Really quite astoundingly and, I believe, a testament to the FDA’s responsiveness to try to improve options for patients, the application at the FDA was approved in under two weeks. That’s remarkably fast. So it implies that there is regulatory support for this and when you see the data and you finally see those curves move – progression free survival, overall survival – it’s definitely a positive step.
The trial does allow us to ask a lot of other questions, for example, is the observation going to hold up if we just put patients with non-anaplastic large cell lymphoma on these regimens, that’s a question that remains to be answered. What is the level of CD30 expression that’s really important? For the moment, at least from the community practice point of view, if your patient has CD30 expression and you feel that’s the right therapy you’re allowed to go ahead and do it. So it’s a major advance in a field where we have not had a lot of advances.
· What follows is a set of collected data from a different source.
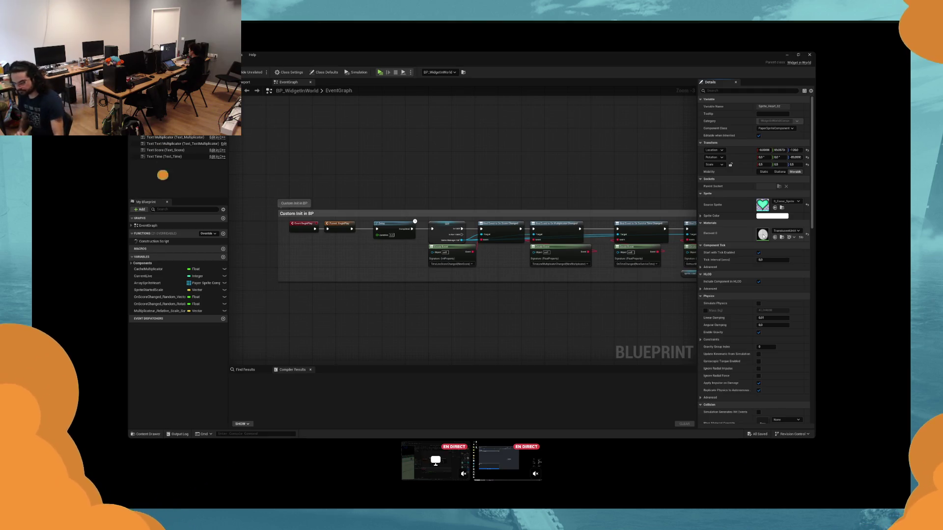
Step: Open the sprite's DefaultSpriteMaterial and rearrange its output and Multiply nodes
double_click(762, 235)
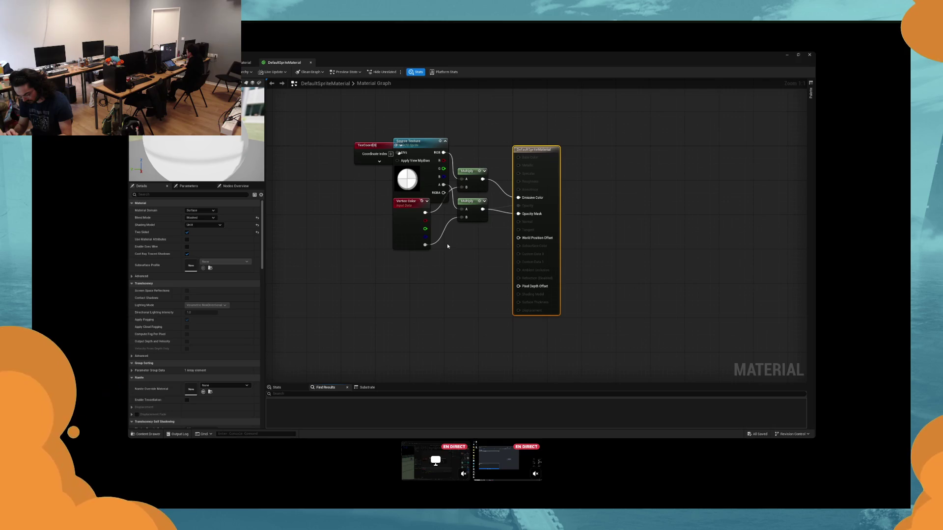
left_click_drag(535, 149, 652, 154)
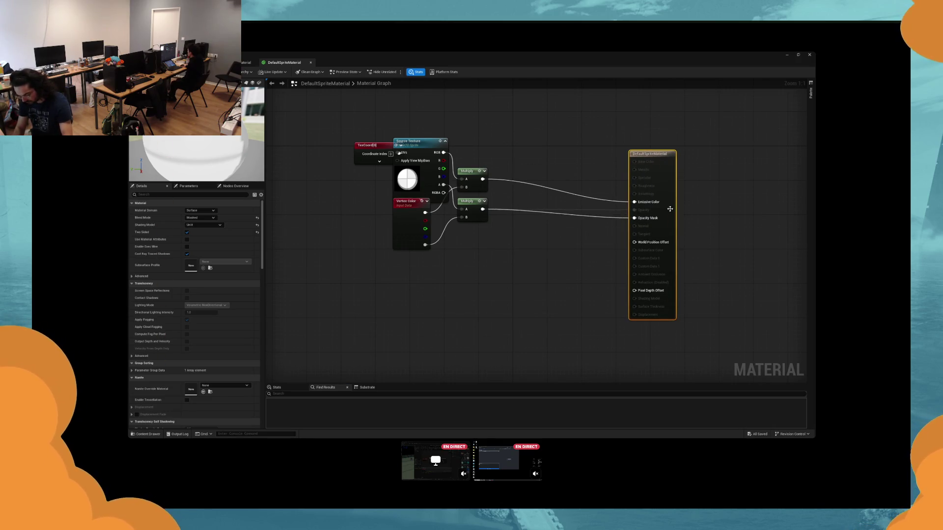
left_click(504, 249)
Some might say being addicted to this CHOP-based combination chemotherapy backbone is something we’ve done for a while. It’s taken us two decades to identify a trial that finally showed a benefit. So many people, including our group in New York, have suggested maybe we’ve learned a lot more about the biology of these diseases and that we might be able to leverage many new drugs approved for the disease in recent years like HDAC inhibitors and pralatrexate and create novel, non-CHOP based backbones. In fact, there’s going to be data presented at this meeting, one will be an oral presentation from Lorenzo Falchi from my group who will be sharing phase I data of a combination of azacitidine and romidepsin, a pure epigenetic-based therapy in a very heavily treated phase I patient population is producing overall response rates of 80-90% and 100% in patients with angioimmunoblastic T-cell lymphoma.
So actually I’m the optimist in the field. I actually think this is a good time for patients with T-cell lymphoma, that we have new concepts emerging that are biologically predicated on perhaps replacing chemotherapy and we finally have insights on new ways to leverage conventional chemotherapies that are FDA approved in a way that we can now demonstrate data-wise is going to help patients long-term.